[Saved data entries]
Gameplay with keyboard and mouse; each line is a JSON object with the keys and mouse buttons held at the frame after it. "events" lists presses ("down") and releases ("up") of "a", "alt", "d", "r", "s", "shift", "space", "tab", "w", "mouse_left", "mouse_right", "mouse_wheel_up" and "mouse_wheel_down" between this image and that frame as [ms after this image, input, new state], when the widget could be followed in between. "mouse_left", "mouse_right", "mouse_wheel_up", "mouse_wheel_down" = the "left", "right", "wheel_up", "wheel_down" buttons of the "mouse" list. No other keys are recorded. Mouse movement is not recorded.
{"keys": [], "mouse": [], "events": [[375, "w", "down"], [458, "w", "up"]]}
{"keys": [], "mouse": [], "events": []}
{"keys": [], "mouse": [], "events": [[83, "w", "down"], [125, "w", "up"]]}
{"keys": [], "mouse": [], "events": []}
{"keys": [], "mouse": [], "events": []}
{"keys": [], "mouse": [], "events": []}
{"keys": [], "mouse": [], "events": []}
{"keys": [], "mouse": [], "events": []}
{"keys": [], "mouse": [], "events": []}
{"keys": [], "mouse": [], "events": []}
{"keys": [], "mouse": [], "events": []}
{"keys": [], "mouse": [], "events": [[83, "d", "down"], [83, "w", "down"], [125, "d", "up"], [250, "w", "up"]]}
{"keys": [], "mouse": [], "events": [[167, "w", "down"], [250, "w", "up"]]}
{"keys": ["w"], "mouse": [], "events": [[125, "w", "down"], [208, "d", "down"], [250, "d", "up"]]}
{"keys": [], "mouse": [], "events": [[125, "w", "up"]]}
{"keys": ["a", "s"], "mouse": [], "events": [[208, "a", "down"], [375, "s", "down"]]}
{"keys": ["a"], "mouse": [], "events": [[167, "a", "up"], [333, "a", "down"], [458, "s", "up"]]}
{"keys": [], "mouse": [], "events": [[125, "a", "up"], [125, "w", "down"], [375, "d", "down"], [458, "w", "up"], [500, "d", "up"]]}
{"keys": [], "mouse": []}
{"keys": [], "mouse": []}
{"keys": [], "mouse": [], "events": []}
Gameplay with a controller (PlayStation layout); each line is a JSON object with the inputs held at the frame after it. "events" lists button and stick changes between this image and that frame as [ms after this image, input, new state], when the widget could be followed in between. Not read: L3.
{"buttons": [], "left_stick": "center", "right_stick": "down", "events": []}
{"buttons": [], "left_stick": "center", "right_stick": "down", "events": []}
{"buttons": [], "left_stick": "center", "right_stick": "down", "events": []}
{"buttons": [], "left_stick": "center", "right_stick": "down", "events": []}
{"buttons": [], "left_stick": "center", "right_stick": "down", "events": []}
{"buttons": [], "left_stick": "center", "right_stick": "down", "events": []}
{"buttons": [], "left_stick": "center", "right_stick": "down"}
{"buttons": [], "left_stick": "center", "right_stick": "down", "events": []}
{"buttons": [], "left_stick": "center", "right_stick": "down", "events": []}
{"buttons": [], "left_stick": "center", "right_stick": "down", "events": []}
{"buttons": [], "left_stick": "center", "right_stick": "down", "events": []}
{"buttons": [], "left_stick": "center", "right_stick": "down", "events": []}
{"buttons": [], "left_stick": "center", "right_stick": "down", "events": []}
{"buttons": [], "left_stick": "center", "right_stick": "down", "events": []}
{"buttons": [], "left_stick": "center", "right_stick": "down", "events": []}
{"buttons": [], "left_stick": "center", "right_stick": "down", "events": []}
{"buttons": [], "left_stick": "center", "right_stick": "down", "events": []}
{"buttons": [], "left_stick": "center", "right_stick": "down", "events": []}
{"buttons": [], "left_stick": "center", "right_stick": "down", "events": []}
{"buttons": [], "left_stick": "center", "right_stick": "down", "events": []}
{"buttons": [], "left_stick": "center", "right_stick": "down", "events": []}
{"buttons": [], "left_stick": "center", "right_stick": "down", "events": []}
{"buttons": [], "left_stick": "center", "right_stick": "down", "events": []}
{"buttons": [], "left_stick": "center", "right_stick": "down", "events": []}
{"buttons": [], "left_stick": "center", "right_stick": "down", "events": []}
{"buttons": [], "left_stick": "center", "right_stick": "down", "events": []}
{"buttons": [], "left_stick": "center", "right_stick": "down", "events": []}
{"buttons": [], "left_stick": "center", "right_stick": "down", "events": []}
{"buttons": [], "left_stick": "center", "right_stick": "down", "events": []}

--- HOW TO COMPLETE THIS TASK ---
Copy out each entry once more, character for character.

--- SOLUTION FOR THIS PROBLEM ---
Gameplay with keyboard and mouse; each line is a JSON object with the keys and mouse buttons held at the frame after it. "events" lists presses ("down") and releases ("up") of "a", "alt", "d", "r", "s", "shift", "space", "tab", "w", "mouse_left", "mouse_right", "mouse_wheel_up" and "mouse_wheel_down" between this image and that frame as [ms after this image, input, new state], when the widget could be followed in between. "mouse_left", "mouse_right", "mouse_wheel_up", "mouse_wheel_down" = the "left", "right", "wheel_up", "wheel_down" buttons of the "mouse" list. No other keys are recorded. Mouse movement is not recorded.
{"keys": [], "mouse": [], "events": [[375, "w", "down"], [458, "w", "up"]]}
{"keys": [], "mouse": [], "events": []}
{"keys": [], "mouse": [], "events": [[83, "w", "down"], [125, "w", "up"]]}
{"keys": [], "mouse": [], "events": []}
{"keys": [], "mouse": [], "events": []}
{"keys": [], "mouse": [], "events": []}
{"keys": [], "mouse": [], "events": []}
{"keys": [], "mouse": [], "events": []}
{"keys": [], "mouse": [], "events": []}
{"keys": [], "mouse": [], "events": []}
{"keys": [], "mouse": [], "events": []}
{"keys": [], "mouse": [], "events": [[83, "d", "down"], [83, "w", "down"], [125, "d", "up"], [250, "w", "up"]]}
{"keys": [], "mouse": [], "events": [[167, "w", "down"], [250, "w", "up"]]}
{"keys": ["w"], "mouse": [], "events": [[125, "w", "down"], [208, "d", "down"], [250, "d", "up"]]}
{"keys": [], "mouse": [], "events": [[125, "w", "up"]]}
{"keys": ["a", "s"], "mouse": [], "events": [[208, "a", "down"], [375, "s", "down"]]}
{"keys": ["a"], "mouse": [], "events": [[167, "a", "up"], [333, "a", "down"], [458, "s", "up"]]}
{"keys": [], "mouse": [], "events": [[125, "a", "up"], [125, "w", "down"], [375, "d", "down"], [458, "w", "up"], [500, "d", "up"]]}
{"keys": [], "mouse": []}
{"keys": [], "mouse": []}
{"keys": [], "mouse": [], "events": []}
Gameplay with a controller (PlayStation layout); each line is a JSON object with the inputs held at the frame after it. "events" lists button and stick changes between this image and that frame as [ms after this image, input, new state], when the widget could be followed in between. Not read: L3.
{"buttons": [], "left_stick": "center", "right_stick": "down", "events": []}
{"buttons": [], "left_stick": "center", "right_stick": "down", "events": []}
{"buttons": [], "left_stick": "center", "right_stick": "down", "events": []}
{"buttons": [], "left_stick": "center", "right_stick": "down", "events": []}
{"buttons": [], "left_stick": "center", "right_stick": "down", "events": []}
{"buttons": [], "left_stick": "center", "right_stick": "down", "events": []}
{"buttons": [], "left_stick": "center", "right_stick": "down"}
{"buttons": [], "left_stick": "center", "right_stick": "down", "events": []}
{"buttons": [], "left_stick": "center", "right_stick": "down", "events": []}
{"buttons": [], "left_stick": "center", "right_stick": "down", "events": []}
{"buttons": [], "left_stick": "center", "right_stick": "down", "events": []}
{"buttons": [], "left_stick": "center", "right_stick": "down", "events": []}
{"buttons": [], "left_stick": "center", "right_stick": "down", "events": []}
{"buttons": [], "left_stick": "center", "right_stick": "down", "events": []}
{"buttons": [], "left_stick": "center", "right_stick": "down", "events": []}
{"buttons": [], "left_stick": "center", "right_stick": "down", "events": []}
{"buttons": [], "left_stick": "center", "right_stick": "down", "events": []}
{"buttons": [], "left_stick": "center", "right_stick": "down", "events": []}
{"buttons": [], "left_stick": "center", "right_stick": "down", "events": []}
{"buttons": [], "left_stick": "center", "right_stick": "down", "events": []}
{"buttons": [], "left_stick": "center", "right_stick": "down", "events": []}
{"buttons": [], "left_stick": "center", "right_stick": "down", "events": []}
{"buttons": [], "left_stick": "center", "right_stick": "down", "events": []}
{"buttons": [], "left_stick": "center", "right_stick": "down", "events": []}
{"buttons": [], "left_stick": "center", "right_stick": "down", "events": []}
{"buttons": [], "left_stick": "center", "right_stick": "down", "events": []}
{"buttons": [], "left_stick": "center", "right_stick": "down", "events": []}
{"buttons": [], "left_stick": "center", "right_stick": "down", "events": []}
{"buttons": [], "left_stick": "center", "right_stick": "down", "events": []}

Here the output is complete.